### About this task
Scan the records below for the word "University" and give only the number of lines that hold it.

Records supplied section start

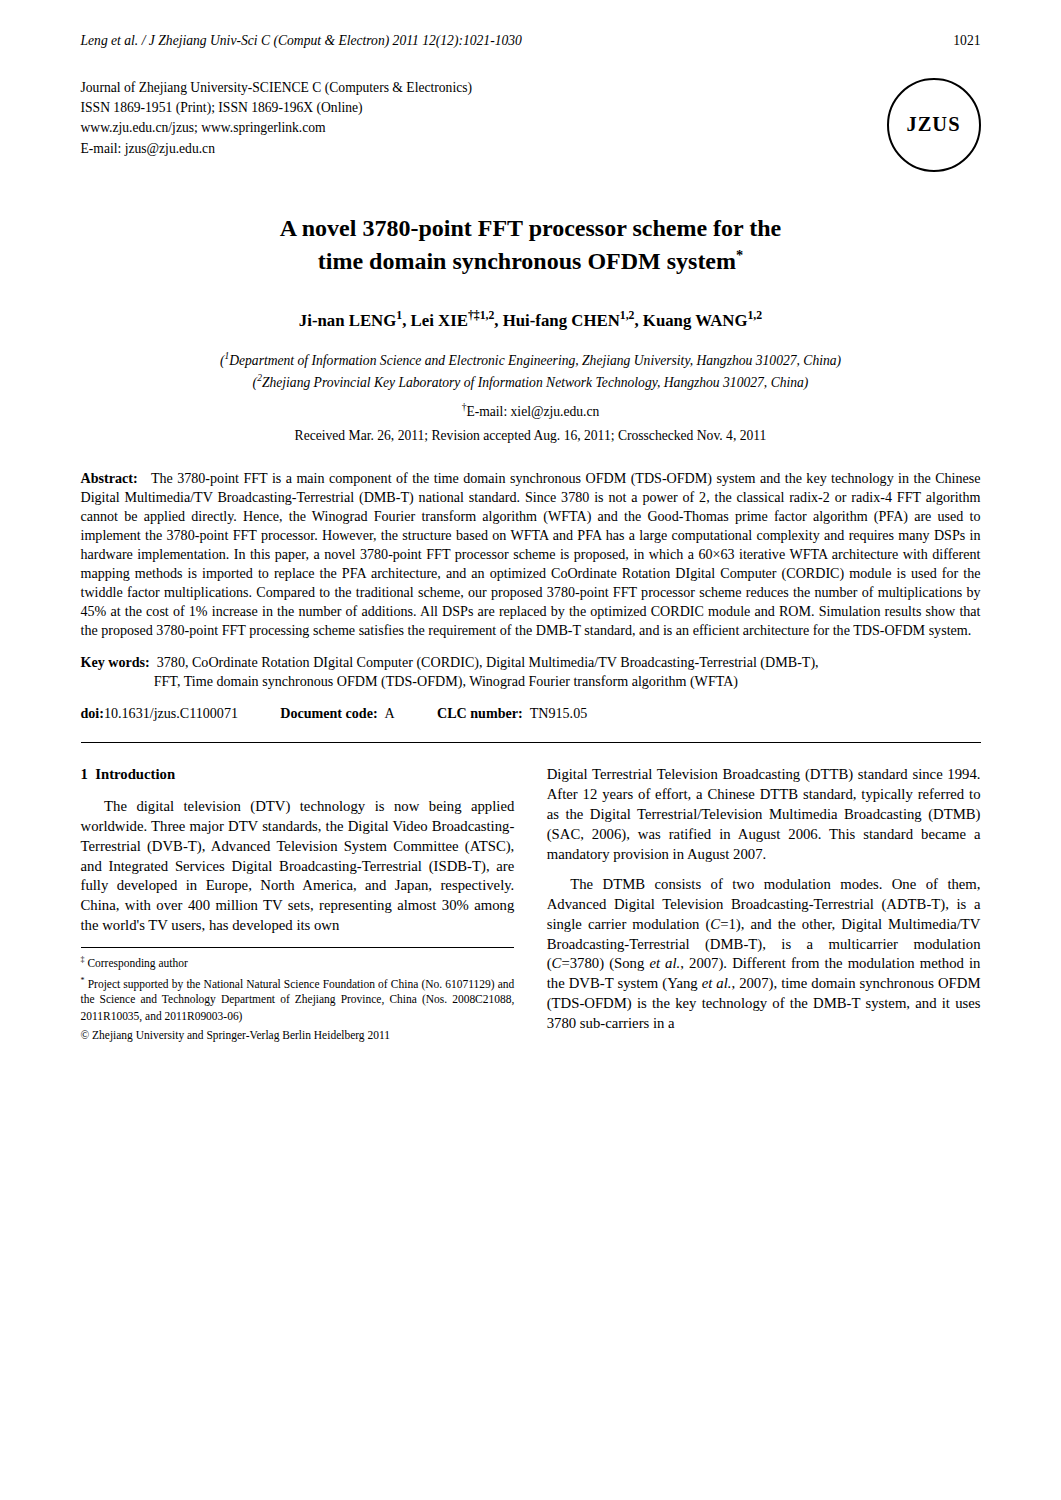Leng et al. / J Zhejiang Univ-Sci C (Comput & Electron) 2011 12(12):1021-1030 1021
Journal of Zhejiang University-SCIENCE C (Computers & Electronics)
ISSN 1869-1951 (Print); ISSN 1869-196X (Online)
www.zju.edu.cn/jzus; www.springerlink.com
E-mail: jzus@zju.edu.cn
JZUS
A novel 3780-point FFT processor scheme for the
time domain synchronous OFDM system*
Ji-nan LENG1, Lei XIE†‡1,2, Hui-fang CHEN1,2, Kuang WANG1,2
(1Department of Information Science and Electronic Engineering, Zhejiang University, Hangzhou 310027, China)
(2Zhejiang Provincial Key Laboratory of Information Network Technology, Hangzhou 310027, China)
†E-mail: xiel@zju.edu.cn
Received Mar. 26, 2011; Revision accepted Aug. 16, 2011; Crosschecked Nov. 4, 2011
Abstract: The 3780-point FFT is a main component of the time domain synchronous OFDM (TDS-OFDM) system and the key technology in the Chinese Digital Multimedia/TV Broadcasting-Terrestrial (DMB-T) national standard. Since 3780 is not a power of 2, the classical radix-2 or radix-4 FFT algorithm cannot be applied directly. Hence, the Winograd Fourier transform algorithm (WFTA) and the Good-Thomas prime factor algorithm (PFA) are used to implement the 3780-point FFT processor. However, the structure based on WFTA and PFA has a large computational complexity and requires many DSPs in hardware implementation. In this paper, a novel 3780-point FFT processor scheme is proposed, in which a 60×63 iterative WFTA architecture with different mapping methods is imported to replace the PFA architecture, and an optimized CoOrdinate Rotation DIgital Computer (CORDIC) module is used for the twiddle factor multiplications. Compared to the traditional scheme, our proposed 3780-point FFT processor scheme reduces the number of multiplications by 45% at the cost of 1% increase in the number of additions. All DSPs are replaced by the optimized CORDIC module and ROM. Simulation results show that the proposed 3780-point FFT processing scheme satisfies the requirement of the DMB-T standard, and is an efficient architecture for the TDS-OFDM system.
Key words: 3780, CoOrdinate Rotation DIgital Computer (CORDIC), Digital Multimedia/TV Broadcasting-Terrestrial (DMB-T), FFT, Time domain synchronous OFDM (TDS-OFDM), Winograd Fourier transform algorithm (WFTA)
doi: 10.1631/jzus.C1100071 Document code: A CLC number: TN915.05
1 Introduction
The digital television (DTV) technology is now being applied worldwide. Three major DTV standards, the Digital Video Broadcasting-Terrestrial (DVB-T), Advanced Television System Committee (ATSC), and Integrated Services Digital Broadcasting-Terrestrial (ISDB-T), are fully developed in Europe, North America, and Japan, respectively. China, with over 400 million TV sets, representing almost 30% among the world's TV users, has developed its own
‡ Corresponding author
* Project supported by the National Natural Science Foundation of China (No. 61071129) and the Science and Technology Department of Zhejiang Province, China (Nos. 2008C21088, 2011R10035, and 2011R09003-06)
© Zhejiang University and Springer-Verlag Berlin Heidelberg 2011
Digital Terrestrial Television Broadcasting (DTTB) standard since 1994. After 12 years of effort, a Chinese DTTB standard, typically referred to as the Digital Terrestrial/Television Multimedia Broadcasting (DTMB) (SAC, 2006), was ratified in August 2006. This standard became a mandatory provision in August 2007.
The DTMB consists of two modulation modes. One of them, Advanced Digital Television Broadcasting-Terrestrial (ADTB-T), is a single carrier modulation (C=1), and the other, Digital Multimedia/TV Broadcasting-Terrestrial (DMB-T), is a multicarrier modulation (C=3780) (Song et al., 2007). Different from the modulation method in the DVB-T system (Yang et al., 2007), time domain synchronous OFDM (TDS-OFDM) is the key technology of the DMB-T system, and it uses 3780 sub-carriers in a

Records supplied section end

### Result for this task
3